*** Begin section ***

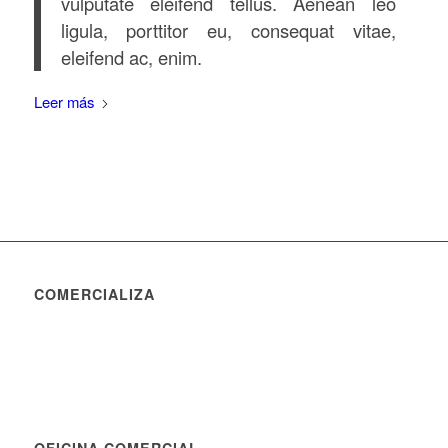
vulputate eleifend tellus. Aenean leo
ligula, porttitor eu, consequat vitae,
eleifend ac, enim.
Leer más
COMERCIALIZA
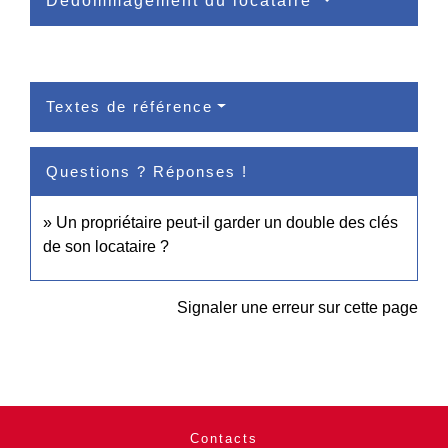
Dédommagement du locataire
Textes de référence
Questions ? Réponses !
Un propriétaire peut-il garder un double des clés
de son locataire ?
Signaler une erreur sur cette page
Contacts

*** End section ***

**What you should do**.
Would you write out the material above in full, exactly as given, except for its pictures?

**Exercise output**.
vulputate eleifend tellus. Aenean leo
ligula, porttitor eu, consequat vitae,
eleifend ac, enim.
Leer más
COMERCIALIZA
Dédommagement du locataire
Textes de référence
Questions ? Réponses !
Un propriétaire peut-il garder un double des clés
de son locataire ?
Signaler une erreur sur cette page
Contacts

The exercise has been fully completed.